Every line of the records below that holds the word "format" belongs in the answer.

(Data listing)

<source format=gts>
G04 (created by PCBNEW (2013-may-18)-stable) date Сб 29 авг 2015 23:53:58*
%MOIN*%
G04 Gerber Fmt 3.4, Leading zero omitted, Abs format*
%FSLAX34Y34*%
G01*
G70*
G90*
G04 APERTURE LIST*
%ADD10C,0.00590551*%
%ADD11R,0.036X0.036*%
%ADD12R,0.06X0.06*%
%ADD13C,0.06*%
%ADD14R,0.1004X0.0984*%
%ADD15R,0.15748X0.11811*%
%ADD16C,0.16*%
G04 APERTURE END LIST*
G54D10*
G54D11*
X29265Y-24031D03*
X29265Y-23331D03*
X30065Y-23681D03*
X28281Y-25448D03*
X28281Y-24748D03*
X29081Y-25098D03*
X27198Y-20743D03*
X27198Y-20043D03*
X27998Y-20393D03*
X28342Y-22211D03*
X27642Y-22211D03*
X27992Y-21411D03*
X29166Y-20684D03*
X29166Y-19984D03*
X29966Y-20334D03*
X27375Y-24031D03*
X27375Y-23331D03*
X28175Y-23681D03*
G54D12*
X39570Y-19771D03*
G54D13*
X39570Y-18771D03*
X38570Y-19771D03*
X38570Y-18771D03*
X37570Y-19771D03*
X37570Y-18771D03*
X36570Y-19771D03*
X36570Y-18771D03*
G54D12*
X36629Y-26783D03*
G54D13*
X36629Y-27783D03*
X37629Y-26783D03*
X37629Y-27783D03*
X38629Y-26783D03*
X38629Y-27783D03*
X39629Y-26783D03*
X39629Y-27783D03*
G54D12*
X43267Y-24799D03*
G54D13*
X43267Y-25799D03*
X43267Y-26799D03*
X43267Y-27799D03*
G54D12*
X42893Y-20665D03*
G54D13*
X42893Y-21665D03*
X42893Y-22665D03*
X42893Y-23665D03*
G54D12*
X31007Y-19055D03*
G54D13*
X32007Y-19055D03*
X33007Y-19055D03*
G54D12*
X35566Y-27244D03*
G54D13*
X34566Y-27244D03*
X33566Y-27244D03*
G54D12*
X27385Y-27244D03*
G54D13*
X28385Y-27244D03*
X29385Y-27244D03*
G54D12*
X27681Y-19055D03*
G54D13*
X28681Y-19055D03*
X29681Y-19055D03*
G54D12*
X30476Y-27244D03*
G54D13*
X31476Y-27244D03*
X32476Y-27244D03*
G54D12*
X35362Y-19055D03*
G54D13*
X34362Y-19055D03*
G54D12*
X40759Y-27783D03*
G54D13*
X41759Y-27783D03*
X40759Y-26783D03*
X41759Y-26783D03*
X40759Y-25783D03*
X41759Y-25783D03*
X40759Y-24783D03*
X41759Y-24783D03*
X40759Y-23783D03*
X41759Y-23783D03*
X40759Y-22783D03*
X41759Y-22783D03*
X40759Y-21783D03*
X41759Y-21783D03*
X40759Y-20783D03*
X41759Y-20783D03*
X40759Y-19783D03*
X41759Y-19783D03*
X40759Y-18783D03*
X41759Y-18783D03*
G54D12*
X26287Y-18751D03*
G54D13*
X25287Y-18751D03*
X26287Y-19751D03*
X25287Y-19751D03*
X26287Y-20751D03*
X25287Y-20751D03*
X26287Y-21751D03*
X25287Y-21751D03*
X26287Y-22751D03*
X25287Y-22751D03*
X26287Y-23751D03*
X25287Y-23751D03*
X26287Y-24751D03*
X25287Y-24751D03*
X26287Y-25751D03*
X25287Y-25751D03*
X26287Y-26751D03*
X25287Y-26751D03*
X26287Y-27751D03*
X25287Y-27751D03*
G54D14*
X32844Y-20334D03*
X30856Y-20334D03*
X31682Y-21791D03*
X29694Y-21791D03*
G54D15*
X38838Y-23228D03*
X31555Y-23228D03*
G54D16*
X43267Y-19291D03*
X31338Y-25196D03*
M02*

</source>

(End Data listing)
(Data listing)

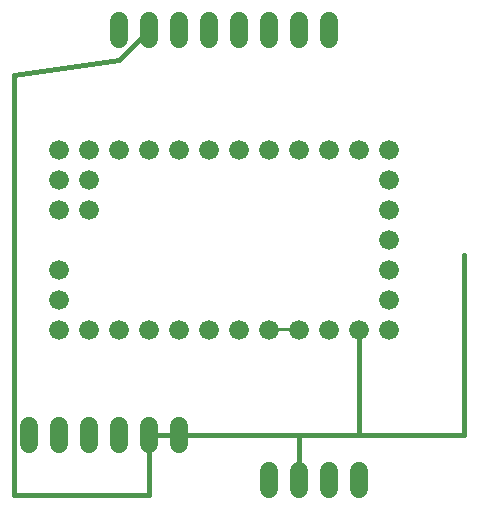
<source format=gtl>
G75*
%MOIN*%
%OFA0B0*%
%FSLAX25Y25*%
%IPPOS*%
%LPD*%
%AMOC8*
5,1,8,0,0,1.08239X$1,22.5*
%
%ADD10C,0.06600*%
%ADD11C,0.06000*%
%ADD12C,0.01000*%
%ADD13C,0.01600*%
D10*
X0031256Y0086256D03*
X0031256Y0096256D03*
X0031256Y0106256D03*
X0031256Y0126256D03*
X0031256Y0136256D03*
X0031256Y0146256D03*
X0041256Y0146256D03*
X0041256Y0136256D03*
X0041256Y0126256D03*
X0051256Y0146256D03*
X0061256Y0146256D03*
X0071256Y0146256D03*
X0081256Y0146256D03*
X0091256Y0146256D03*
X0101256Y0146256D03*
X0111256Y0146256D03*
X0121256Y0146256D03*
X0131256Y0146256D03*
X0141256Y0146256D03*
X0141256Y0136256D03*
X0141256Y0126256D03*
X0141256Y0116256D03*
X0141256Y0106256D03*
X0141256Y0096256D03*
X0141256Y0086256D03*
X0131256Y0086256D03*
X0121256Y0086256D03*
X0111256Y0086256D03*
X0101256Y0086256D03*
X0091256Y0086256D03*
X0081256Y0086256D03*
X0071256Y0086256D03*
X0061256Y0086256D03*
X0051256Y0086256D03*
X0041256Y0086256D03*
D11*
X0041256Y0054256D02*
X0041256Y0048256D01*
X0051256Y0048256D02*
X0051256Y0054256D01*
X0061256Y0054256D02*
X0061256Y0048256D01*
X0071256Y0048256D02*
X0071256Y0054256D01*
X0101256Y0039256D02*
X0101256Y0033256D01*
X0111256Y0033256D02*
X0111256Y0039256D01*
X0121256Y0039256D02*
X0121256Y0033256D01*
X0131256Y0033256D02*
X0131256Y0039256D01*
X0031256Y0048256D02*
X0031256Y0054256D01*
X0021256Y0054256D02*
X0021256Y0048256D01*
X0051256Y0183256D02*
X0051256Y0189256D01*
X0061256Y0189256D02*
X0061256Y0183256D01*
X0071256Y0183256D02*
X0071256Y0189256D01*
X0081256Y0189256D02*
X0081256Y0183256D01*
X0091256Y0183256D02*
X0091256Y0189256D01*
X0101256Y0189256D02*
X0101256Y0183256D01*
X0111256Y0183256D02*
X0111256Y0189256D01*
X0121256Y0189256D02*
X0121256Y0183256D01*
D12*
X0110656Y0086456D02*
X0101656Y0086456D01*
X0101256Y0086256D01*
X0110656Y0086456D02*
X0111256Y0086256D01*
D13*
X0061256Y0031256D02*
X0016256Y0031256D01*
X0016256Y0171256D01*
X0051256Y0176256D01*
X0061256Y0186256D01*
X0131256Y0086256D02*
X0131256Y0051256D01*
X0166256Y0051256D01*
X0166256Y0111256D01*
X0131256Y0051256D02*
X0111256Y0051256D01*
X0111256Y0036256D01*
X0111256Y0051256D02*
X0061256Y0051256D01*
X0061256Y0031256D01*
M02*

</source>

(End Data listing)

Solution.
<source format=gts>
G04 Gerber Fmt 3.4, Leading zero omitted, Abs format*
<source format=gtl>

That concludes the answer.